Step 1: The preparation
1. I have two main curly strand sizes (plus some straight hair too but I didn't use this for obvious reasons).
2. I have super curly hair that pretty much coils round as you can see in the picture below.
3. For a better view, I stretched out the length loosely and picked out shed hair that matched the smaller strand size A (mostly because there was more of it).
Step 2: The experiment
1. I took 4 individual stands of hair and washed them in shampoo to get rid of any hair product on them (oil or conditioner). I then let them air dry.
2. I took 2 strands and soaked them in plain water for 24 hours. The next two strands were soaked in a solution of baking soda for 24 hours (dissolved as much baking soda as the water could hold)
Step 3: The result
From my point of view (see the pic below), I could not see a difference between the water soaked strands and the baking soda treatment. The hair had the same curl and stretched out in the same way. The curl pattern looked the same before and after.
Step 4: The conclusion
From my experiment using my baking soda (Sainsbury's brand if you are interested), there was no 'relaxing' of the curl.

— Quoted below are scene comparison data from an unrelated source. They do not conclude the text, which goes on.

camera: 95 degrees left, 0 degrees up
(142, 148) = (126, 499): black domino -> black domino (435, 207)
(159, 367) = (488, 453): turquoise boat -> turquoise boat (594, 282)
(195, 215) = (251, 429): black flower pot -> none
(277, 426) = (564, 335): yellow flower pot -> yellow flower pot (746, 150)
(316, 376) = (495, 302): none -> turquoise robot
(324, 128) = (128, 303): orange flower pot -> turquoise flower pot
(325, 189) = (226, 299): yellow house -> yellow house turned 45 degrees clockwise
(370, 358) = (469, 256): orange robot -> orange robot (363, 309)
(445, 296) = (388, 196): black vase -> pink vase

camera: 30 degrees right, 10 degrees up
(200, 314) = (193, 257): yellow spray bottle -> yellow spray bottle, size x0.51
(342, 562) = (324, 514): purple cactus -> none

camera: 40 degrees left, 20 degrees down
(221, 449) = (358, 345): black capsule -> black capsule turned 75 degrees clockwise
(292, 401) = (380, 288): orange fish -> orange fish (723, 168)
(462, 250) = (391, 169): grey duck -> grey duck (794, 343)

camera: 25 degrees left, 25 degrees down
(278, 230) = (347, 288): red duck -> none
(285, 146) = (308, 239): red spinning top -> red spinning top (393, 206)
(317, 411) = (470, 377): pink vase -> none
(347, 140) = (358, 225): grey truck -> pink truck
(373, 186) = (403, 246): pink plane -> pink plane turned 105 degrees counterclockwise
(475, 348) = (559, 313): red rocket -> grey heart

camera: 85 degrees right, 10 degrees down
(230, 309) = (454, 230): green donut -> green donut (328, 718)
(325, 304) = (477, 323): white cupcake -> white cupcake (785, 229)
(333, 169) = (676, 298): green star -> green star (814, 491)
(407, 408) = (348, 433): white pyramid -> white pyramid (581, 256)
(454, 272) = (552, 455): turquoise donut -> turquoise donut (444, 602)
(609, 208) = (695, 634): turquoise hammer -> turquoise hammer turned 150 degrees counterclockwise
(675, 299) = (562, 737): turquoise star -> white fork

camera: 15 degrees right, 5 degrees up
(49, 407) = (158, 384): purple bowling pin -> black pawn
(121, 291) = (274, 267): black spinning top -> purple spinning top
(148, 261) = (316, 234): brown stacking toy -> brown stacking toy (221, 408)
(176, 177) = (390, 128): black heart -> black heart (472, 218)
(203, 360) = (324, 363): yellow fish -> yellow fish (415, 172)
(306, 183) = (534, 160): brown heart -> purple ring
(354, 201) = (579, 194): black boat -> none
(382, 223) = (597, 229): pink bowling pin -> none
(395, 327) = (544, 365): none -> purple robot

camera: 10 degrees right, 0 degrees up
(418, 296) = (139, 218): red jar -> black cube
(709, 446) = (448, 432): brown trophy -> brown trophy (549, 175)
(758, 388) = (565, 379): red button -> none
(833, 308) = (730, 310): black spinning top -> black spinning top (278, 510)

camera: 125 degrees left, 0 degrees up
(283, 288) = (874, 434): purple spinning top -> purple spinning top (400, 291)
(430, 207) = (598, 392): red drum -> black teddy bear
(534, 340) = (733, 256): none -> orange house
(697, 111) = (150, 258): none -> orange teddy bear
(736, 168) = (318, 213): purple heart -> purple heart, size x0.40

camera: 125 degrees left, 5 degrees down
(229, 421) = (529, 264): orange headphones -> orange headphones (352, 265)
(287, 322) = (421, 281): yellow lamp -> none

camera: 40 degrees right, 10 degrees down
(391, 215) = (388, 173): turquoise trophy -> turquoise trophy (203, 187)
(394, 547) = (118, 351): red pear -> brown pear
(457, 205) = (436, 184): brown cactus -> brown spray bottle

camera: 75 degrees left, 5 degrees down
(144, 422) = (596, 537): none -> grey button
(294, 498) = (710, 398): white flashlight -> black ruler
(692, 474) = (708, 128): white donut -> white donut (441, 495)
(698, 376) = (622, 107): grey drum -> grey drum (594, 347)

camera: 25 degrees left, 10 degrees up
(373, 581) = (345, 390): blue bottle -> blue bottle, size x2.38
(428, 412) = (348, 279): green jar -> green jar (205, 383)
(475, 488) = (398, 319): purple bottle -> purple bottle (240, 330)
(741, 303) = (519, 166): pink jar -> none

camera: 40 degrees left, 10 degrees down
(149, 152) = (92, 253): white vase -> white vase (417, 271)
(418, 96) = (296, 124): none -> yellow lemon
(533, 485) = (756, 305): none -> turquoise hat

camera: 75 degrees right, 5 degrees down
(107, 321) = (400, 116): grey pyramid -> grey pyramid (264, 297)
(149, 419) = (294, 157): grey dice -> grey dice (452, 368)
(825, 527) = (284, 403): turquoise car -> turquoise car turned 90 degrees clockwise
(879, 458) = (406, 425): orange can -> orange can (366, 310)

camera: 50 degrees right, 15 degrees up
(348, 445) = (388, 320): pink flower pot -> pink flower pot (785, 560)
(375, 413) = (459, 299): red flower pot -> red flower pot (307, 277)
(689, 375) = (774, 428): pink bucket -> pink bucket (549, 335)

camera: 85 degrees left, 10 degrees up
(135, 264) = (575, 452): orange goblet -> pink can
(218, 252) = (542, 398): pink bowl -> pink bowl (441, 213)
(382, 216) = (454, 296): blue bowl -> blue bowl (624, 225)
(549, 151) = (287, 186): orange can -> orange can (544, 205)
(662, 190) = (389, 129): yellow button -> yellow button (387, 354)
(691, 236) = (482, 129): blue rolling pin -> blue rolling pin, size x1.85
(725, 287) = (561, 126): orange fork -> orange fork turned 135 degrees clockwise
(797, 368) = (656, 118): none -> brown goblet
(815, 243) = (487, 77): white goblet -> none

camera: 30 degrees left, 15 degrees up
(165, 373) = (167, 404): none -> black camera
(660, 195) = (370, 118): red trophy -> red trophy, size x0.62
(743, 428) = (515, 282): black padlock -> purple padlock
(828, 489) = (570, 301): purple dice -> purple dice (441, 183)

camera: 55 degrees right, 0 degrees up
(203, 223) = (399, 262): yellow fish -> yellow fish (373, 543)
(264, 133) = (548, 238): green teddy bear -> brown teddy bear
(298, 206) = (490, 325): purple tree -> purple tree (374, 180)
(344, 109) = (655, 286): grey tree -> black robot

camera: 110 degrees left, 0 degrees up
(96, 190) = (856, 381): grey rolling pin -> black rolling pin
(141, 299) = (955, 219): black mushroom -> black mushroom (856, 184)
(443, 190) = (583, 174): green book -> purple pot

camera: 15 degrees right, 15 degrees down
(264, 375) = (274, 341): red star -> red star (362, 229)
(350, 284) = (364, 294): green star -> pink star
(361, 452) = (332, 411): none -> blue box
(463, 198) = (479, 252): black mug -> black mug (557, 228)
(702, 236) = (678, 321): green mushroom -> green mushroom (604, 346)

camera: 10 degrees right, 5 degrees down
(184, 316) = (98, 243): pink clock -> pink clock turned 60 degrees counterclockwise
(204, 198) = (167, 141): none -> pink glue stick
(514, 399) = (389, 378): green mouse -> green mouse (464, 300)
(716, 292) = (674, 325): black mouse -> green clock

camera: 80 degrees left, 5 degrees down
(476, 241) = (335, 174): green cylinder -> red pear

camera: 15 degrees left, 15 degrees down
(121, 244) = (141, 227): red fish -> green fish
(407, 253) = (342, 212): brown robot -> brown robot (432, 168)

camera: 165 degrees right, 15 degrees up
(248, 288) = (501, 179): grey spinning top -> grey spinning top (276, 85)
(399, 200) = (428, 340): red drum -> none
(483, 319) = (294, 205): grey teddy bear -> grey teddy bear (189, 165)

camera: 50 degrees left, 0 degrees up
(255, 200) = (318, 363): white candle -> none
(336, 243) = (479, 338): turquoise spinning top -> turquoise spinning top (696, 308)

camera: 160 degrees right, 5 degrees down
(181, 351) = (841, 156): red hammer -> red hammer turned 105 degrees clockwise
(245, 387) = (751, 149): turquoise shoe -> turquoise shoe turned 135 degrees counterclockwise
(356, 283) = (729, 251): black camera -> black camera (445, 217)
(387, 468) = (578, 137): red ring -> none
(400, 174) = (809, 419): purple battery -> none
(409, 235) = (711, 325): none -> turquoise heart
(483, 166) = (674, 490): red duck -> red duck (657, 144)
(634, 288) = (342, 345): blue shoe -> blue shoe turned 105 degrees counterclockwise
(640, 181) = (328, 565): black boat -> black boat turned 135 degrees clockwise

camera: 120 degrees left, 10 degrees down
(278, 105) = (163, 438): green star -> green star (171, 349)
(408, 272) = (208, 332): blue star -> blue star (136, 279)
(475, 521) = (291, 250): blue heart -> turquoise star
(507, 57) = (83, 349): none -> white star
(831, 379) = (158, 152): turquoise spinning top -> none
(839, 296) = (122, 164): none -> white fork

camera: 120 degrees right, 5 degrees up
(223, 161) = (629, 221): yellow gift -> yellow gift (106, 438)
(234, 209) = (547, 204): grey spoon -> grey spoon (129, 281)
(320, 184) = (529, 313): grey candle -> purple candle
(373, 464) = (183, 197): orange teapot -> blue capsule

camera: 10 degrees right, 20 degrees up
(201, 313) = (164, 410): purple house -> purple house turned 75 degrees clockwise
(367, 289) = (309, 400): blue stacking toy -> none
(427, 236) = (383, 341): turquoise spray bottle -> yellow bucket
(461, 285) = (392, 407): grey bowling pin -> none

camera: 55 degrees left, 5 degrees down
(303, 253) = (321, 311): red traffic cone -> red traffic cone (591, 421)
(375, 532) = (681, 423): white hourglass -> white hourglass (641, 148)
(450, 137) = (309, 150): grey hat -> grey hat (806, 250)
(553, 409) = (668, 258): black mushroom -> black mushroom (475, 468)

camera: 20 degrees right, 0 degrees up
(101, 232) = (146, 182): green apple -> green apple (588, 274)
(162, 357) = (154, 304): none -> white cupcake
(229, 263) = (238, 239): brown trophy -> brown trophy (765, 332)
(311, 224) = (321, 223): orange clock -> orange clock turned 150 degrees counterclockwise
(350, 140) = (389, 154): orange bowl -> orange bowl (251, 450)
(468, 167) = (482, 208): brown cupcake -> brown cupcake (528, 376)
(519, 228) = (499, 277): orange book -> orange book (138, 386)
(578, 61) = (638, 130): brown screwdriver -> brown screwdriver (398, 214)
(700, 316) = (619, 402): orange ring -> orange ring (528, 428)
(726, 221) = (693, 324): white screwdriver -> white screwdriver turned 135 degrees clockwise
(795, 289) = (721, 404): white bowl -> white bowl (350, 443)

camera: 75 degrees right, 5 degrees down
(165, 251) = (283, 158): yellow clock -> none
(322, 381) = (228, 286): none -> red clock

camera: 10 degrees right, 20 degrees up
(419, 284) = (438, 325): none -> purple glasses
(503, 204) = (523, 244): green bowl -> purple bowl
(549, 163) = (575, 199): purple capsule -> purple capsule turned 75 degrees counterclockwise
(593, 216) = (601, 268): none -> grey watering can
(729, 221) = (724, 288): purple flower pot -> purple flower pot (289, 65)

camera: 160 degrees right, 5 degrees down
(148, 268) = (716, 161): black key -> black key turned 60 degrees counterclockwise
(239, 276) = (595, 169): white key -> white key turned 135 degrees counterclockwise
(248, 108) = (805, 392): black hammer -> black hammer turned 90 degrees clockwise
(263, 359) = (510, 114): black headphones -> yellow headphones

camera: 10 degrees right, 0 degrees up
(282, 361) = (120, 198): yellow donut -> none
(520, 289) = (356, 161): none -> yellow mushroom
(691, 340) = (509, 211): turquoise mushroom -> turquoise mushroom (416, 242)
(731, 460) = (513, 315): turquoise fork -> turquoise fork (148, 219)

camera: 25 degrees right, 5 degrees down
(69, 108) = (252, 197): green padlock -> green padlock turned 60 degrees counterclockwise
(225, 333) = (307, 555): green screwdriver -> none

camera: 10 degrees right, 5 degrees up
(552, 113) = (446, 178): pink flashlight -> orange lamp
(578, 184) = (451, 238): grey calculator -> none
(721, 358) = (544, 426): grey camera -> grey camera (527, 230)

I think it matters that the baking soda I used had some corn starch in it (all the ones on the shelf did too). Its pH was 7-8 (as measured by me). Some people report that pure baking soda should have a pH of 9. Relaxers have a pH of 10-12. I do think people should know that the pH of the relaxer is important towards relaxing hair but more important is the ability to break the bonds of the hair. In short, I do not think that baking soda can break bonds.
I think much like the coconut lime relaxer, some people are confusing moisturised hair with relaxed hair.